#### [Provided information]
------------------------------------
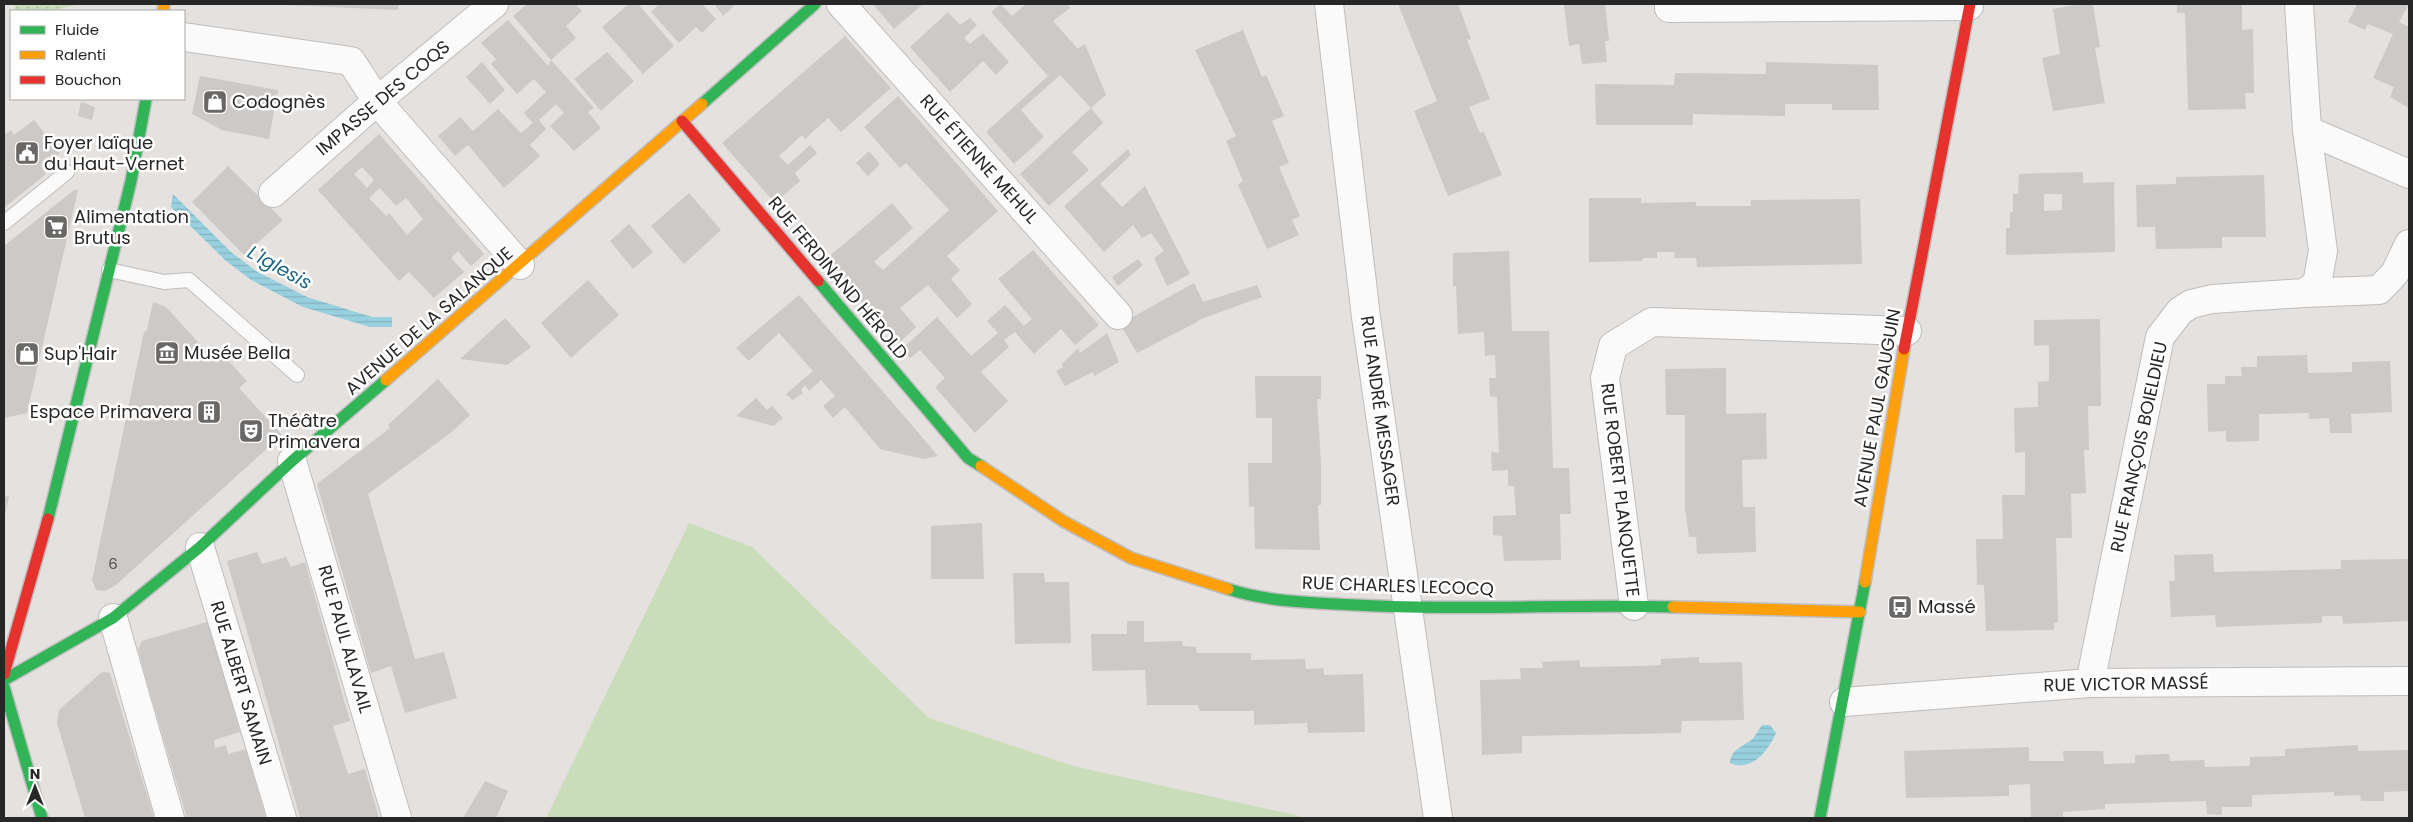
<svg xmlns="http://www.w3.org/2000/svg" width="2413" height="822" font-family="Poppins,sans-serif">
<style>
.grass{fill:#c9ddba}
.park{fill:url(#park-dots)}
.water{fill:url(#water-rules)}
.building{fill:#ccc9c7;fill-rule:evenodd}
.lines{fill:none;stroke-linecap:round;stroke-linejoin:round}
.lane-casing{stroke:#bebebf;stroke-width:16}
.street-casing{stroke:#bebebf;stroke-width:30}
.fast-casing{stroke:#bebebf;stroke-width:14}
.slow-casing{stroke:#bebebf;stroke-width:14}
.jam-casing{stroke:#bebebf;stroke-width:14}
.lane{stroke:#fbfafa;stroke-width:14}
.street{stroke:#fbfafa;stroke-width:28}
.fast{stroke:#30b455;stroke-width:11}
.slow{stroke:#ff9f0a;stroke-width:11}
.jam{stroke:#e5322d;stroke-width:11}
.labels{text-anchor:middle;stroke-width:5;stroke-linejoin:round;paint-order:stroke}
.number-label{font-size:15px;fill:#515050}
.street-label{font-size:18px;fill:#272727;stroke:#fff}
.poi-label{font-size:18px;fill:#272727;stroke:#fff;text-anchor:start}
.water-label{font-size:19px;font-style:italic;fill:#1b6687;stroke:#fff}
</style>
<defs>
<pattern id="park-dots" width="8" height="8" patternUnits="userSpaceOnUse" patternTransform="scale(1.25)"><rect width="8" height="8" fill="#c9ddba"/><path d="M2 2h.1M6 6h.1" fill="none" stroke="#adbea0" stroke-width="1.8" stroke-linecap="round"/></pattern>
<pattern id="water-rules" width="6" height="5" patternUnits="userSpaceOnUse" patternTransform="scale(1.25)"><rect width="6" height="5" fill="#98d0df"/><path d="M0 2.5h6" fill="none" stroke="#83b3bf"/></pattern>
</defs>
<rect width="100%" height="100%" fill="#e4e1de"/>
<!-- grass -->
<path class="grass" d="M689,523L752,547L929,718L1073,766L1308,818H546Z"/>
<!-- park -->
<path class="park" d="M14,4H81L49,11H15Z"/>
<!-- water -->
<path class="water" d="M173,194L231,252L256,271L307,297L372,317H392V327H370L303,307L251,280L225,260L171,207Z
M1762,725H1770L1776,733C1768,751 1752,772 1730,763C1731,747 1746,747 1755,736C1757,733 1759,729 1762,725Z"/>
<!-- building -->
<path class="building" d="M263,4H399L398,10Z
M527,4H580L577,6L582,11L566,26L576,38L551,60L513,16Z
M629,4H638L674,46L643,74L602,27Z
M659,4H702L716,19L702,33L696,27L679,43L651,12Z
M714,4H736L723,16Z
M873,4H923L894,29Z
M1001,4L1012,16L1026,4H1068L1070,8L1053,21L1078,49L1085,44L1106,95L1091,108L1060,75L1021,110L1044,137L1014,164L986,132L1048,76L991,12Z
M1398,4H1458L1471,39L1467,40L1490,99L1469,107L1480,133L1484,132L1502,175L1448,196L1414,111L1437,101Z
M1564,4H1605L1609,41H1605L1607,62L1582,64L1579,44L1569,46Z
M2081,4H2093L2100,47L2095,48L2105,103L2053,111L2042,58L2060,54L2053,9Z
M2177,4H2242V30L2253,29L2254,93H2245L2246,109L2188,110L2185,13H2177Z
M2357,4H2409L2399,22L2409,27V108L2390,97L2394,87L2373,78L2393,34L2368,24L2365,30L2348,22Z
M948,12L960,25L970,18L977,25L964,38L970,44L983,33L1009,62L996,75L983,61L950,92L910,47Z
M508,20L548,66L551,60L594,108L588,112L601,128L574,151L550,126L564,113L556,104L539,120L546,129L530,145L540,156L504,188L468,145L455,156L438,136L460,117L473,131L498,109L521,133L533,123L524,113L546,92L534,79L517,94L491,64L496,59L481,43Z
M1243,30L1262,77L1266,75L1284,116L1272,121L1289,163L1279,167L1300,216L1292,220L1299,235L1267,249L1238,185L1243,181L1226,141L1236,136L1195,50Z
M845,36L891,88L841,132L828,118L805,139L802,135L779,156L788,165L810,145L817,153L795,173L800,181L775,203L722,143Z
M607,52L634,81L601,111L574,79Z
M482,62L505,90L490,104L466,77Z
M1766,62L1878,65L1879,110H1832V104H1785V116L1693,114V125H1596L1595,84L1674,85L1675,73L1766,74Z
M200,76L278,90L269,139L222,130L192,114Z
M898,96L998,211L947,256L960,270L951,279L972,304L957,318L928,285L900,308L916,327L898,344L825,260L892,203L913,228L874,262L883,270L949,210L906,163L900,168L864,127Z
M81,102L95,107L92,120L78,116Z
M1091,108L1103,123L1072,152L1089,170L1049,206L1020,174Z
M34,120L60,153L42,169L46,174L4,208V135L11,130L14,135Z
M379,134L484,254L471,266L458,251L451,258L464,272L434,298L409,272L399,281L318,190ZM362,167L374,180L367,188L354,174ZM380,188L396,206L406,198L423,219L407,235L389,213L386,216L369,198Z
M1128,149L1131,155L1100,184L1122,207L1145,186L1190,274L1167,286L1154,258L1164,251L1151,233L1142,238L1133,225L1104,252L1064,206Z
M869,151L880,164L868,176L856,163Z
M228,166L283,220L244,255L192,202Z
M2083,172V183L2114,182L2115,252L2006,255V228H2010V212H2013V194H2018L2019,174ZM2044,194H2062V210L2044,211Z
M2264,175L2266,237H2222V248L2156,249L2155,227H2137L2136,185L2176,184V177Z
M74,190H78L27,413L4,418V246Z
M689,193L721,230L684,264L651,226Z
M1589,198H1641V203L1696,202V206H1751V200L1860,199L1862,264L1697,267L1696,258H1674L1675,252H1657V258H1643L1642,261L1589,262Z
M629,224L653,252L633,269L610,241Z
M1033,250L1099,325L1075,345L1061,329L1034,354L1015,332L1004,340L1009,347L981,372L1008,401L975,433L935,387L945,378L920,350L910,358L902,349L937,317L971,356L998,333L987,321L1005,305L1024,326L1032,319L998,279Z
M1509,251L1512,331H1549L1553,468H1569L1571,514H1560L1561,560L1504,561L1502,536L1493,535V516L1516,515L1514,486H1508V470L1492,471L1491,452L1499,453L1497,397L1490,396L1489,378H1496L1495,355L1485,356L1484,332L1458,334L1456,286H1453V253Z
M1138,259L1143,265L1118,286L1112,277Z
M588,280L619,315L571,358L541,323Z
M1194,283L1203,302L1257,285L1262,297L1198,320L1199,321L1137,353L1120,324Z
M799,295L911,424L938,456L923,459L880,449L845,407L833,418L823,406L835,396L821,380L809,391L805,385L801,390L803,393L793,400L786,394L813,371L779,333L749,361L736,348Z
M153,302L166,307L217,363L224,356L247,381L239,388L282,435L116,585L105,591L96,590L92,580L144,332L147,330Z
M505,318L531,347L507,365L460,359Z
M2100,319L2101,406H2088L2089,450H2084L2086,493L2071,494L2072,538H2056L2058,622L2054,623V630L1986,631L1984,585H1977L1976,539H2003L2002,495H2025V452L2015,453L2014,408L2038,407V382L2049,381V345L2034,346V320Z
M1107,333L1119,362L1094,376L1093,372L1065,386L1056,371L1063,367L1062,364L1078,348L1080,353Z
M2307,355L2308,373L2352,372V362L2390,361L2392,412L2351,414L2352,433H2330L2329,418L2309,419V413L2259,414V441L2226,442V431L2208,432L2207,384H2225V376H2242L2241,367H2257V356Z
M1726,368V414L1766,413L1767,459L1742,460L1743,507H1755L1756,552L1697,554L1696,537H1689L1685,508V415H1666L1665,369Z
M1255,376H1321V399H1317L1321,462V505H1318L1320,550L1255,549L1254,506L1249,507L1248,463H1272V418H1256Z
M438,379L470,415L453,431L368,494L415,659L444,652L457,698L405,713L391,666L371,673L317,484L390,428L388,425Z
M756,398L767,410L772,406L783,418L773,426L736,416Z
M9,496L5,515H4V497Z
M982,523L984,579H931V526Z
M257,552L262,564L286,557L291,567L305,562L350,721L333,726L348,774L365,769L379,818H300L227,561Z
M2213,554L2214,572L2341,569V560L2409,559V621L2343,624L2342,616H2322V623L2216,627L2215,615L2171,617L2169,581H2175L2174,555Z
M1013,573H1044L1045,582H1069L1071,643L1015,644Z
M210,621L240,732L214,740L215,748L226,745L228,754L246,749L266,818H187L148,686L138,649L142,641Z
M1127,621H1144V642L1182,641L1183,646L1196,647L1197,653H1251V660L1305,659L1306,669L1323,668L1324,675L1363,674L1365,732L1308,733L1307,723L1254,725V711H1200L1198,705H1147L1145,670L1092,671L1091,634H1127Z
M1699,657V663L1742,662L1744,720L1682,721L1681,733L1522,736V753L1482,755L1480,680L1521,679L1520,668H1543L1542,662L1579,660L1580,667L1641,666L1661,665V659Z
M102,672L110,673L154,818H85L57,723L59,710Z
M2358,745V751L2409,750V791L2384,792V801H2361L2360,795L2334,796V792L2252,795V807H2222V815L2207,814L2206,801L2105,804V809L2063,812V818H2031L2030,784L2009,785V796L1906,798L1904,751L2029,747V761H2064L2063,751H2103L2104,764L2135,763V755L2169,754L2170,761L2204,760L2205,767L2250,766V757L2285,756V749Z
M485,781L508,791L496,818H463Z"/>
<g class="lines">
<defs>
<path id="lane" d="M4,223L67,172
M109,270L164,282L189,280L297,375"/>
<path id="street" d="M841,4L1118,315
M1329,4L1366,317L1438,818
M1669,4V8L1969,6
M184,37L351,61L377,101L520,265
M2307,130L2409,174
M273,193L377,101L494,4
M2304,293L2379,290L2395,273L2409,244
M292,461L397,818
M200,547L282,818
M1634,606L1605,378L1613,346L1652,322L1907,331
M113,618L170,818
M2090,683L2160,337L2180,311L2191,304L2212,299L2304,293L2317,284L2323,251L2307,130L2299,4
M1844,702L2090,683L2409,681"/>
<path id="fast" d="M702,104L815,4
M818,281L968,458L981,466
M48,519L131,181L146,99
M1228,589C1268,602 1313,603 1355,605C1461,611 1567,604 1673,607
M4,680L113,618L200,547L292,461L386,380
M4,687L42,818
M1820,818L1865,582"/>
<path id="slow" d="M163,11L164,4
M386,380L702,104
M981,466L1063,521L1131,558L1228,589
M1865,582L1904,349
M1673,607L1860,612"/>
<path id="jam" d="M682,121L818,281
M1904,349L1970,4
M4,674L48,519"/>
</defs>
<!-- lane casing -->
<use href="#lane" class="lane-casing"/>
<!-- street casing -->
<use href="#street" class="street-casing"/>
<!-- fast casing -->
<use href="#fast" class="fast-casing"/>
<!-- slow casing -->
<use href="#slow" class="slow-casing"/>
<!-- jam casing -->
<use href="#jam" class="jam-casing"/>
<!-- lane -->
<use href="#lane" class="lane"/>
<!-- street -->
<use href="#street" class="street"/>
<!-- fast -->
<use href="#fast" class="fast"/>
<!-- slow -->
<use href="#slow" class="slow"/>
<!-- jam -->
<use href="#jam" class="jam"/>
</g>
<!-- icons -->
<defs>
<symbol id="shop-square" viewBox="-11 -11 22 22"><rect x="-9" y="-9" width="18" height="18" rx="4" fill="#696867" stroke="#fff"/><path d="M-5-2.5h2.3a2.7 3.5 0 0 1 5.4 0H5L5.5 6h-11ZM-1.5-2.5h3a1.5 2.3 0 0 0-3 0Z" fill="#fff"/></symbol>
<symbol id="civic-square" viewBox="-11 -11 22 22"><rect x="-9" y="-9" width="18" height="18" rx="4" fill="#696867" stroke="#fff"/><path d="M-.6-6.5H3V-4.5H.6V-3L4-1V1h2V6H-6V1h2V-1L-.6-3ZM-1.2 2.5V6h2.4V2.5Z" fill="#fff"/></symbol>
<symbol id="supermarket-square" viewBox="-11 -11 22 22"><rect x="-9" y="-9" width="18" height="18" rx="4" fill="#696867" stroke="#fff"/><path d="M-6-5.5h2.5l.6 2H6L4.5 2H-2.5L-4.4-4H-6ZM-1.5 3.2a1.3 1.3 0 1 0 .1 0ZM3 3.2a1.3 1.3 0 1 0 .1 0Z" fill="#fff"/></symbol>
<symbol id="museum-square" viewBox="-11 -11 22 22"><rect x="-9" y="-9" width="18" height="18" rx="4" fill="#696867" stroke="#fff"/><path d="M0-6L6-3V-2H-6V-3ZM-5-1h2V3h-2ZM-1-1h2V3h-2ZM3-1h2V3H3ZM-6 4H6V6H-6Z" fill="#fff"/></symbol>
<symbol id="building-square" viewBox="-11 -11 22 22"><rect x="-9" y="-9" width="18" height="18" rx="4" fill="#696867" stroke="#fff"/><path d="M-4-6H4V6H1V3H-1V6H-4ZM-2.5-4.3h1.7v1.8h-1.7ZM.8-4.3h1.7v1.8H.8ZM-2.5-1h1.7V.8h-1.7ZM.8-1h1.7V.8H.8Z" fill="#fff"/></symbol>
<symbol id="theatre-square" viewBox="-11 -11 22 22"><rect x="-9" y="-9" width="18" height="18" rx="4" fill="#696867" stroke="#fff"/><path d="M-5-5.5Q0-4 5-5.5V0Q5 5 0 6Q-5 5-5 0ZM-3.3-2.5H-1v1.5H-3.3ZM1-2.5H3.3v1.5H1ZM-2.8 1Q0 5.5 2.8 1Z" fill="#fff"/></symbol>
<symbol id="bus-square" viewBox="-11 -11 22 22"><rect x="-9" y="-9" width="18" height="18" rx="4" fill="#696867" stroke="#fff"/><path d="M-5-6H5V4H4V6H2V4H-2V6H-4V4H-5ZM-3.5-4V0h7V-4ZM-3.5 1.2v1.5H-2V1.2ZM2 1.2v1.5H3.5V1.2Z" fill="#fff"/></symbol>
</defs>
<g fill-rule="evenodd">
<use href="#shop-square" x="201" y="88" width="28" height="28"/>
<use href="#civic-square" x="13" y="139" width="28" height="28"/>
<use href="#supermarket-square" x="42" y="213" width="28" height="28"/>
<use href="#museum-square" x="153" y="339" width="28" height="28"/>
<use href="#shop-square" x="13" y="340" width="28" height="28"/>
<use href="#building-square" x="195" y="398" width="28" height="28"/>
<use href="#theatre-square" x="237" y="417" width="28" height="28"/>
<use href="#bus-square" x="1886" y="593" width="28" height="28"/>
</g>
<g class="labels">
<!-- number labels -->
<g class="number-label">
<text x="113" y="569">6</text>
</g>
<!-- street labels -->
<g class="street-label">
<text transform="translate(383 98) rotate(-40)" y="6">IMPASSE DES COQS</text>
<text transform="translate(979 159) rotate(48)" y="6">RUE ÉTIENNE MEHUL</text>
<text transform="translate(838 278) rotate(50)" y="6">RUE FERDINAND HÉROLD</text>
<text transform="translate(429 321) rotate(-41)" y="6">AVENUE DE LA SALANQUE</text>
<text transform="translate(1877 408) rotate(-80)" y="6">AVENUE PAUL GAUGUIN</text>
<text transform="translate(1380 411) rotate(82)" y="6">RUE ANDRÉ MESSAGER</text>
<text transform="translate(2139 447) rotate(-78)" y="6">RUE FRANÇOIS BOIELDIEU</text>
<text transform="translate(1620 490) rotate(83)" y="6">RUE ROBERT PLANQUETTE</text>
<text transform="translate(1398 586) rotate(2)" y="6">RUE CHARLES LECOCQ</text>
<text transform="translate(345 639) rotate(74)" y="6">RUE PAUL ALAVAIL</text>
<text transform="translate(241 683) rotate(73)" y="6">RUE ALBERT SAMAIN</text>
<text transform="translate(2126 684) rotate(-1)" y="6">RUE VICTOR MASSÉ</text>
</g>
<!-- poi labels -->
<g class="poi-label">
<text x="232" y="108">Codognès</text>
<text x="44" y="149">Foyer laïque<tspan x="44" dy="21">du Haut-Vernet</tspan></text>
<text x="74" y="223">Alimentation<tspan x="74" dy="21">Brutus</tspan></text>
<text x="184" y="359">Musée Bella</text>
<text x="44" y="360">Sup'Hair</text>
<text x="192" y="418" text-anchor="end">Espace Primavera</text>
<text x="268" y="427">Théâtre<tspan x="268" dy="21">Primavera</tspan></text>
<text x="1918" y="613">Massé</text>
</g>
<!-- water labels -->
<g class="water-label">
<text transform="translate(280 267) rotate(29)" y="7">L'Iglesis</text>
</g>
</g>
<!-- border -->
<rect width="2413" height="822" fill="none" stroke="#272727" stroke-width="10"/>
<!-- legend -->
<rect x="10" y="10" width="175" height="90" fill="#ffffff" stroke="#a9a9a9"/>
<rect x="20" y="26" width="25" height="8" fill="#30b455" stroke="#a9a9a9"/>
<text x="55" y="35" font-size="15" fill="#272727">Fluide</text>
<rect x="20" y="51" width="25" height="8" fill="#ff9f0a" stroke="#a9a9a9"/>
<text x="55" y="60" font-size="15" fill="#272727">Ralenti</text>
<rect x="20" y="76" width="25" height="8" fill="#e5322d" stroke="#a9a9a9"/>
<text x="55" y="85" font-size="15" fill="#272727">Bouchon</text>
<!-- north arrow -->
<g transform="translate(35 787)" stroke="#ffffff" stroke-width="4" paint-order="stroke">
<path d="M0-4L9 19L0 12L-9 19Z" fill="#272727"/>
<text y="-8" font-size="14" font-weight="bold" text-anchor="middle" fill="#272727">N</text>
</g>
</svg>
------------------------------------
#### [Assigned task]
On how many lines of the listing does the string "bebebf" appear? Only the number should be given.

#### [The completed task]
5